Yo vivía en el bosque muy contento.
Moris

Desde que supe de ella por primera vez, la interrogación del conatus spinoziano me ha servido como guía en momentos difíciles de la vida. ¿Qué puede un cuerpo? Esa simple pregunta iluminó varias veces el paisaje incierto del tiempo detenido —paralizado— por el dolor o por el miedo. Mi cuerpo vive, respira, se empecina —debo haberme dicho quién sabe ya cuántas veces—; en él la vida se obstina, aunque el mundo se encarnice a veces. Creer en esa vida que el cuerpo abriga y busca como un animal olfativo: creer en esa fuerza impersonal pero concreta por sobre todas las supersticiones de la mente, ha sido, insisto, muchas veces, mi único salvavidas cuando todo se ha vuelto caos.

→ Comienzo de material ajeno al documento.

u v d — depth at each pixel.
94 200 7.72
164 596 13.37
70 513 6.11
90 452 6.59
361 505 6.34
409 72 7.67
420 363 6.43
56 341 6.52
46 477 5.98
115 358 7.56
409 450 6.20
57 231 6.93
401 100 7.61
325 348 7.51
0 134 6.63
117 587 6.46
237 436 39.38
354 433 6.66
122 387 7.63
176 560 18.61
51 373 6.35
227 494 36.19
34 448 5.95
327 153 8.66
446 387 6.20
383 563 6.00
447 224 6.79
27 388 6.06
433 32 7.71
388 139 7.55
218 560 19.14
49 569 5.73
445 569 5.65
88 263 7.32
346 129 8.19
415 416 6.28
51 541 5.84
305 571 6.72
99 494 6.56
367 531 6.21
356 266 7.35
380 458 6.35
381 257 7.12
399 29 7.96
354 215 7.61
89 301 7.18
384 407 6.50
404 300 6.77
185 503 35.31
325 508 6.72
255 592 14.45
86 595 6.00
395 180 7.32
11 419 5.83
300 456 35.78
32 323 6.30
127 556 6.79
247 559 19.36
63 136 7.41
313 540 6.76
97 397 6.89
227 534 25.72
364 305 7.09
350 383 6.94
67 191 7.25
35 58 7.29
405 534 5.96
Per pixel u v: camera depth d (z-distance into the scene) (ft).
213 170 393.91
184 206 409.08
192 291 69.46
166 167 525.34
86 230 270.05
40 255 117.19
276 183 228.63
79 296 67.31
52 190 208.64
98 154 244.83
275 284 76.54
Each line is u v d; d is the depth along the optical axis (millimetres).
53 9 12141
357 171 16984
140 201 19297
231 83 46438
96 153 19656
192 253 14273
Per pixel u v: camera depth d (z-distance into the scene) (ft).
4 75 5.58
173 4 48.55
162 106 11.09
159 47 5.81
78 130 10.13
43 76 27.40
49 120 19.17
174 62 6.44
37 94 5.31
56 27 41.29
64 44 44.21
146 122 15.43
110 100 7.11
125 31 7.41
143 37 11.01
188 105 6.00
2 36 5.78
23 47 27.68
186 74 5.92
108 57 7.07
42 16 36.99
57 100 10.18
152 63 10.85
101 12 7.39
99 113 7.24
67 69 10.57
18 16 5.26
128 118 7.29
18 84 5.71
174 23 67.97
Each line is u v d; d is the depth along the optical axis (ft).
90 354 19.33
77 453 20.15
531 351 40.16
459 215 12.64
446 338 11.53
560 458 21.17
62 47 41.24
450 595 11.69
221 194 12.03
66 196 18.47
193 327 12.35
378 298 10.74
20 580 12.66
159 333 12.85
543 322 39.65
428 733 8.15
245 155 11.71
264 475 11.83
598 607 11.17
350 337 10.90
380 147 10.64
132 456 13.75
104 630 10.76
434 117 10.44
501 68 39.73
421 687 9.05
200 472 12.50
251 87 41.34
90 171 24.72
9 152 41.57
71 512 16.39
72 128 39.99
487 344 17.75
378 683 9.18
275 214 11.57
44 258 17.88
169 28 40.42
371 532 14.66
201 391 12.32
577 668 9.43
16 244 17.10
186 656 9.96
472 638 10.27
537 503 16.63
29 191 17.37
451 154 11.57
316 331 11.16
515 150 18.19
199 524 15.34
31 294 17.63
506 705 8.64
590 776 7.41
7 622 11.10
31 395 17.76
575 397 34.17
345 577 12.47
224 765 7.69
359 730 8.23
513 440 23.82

Pienso en el sencillo verso de Héctor Viel Temperley: “Voy hacia lo que menos conocí en mi vida: voy hacia mi cuerpo”. Pienso en cuánto tuvo que haber vivido el poeta para escribir esa línea simple y verdadera, para haber encontrado la sintaxis capaz de mostrar ese viaje hacia lo desconocido, lo más próximo, lo incognoscible: su cuerpo. Pienso en esa canción de Nina Simone, “Ain’t got no - I got life”, tan triste y vital y soberana, que dice con tanta potencia, con tanto orgullo, una soledad irremediable: dice que no tiene padres, ni hermanos, ni casa, ni educación, ni iglesia, ni dios, ni amigos, ni hijos, ni dinero, ni ropa, ni tierra, ni amor. ¿Qué es lo que tiene, sin embargo? Y entonces enumera las partes de su cuerpo, las más materiales, no metaforizables: tengo mi cabeza, dice, mi cerebro, mis orejas, mis ojos, mi nariz, mi boca, mi sonrisa. Y sigue: tengo mi lengua, mi barbilla, mi cuello, mis tetas, mi corazón, mi espalda, mi sexo. El verso final dice, categórico, simple: tengo vida.